那个“华清池”澡堂的新符号,或许就是一个突破口。
他决定,再去会一会那个符号。不是从技术角度,而是从“现场”和“人”的角度。
下午,王强换了一身普通的旧棉袄,戴了顶破毡帽,独自一人来到了“华清池”澡堂。他没有进去洗澡,而是在澡堂对面一个卖烟卷的小摊旁蹲了下来,买了一包最便宜的烟,慢悠悠地抽着,目光似有似无地扫过澡堂的门口和进出的人。
他在观察,也在感受。感受这个地点的“气”。澡堂是放松的地方,水汽氤氲,人声嘈杂,但在这种公开的喧嚣下,也可能隐藏着最隐秘的交易和联系。
他注意到,进出澡堂的人,大多是附近的居民和体力劳动者,也有少数看起来像是小商人或职员的。门口的伙计懒洋洋地招呼着客人,收着澡票。
一切看起来都很正常。
然而,当他的目光扫过澡堂门口那盏昏黄的电灯时,却微微顿了一下。电灯下面的墙壁上,靠近门框的位置,似乎有一小块颜色略深的区域,像是经常被什么东西摩擦或者触碰。
他不动声色地移开目光,继续抽烟。等到那包烟抽完,天色也渐渐暗了下来,澡堂里的客人换了一拨。他站起身,像是等到了人又没等到似的,有些失望地摇摇头,准备离开。
就在他转身的瞬间,眼角的余光瞥见,一个穿着深蓝色旧工装、低着头、脚步匆匆的男人,从澡堂里走出来,左右看了看,然后迅速拐进了旁边一条狭窄的、堆满杂物的黑暗小巷。
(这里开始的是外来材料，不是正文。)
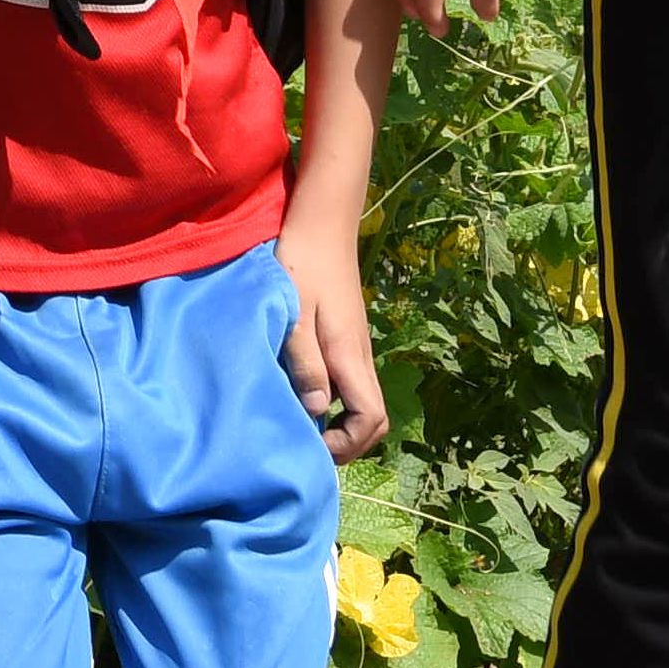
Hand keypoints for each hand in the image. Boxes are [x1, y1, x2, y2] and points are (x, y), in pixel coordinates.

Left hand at [277, 213, 389, 459]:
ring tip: (302, 425)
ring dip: (341, 423)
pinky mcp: (346, 339)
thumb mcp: (294, 315)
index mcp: (350, 356)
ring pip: (362, 403)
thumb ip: (305, 363)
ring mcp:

那个男人的身形……有些眼熟。尤其是他走路时,左肩似乎比右肩微微下沉一点。
王强心中猛地一跳!这个特征,他好像在哪儿见过描述!对了!周建国手下之前描绘的、那天下午“华清池”澡堂可疑客人画像中,就有一个人是“左肩微沉”!
难道是他?!
王强没有立刻追上去,而是迅速走到旁边一个公用电话亭,拨通了周建国留给他的一个紧急联络号码,快速报出了位置和那人的特征。
“收到!我们的人就在附近!立刻跟上!”周建国简短回应。
挂断电话,王强走到巷口,朝里面望去。巷子很深,堆满了破筐烂瓦,光线昏暗。那个左肩微沉的身影已经消失在拐角处。
他没有贸然进入,而是留在巷口附近,装作系鞋带,留意着周围的动静。
大约过了五分钟,巷子深处隐约传来几声压抑的、像是重物倒地的闷响,随即恢复了寂静。
又过了一会儿,周建国带着两名便衣,押着一个被反铐双手、头上套着黑布袋的男人,从巷子里快步走了出来。看到王强,周建国使了个眼色,示意人已抓到。
王强点了点头,看着他们迅速将人塞进一辆早已等候在街角的、没有标识的旧汽车里,疾驰而去。
整个过程发生在短短几分钟内,街上的行人甚至没怎么注意到。
王强在原地站了片刻,看着“华清池”澡堂门口那依旧昏黄的灯光,心中却并无多少轻松。
抓住了一个可能的“通信员”,或许能问出一些关于符号、关于澡堂的信息。但这只是冰山一角。敌人庞大的网络,其真正的核心和最终目的,依然隐藏在深不可测的黑暗之中。
无声的硝烟,从未真正散去。而他,必须在这场没有前线的战争中,继续前行,直到将所有的阴影,彻底照亮。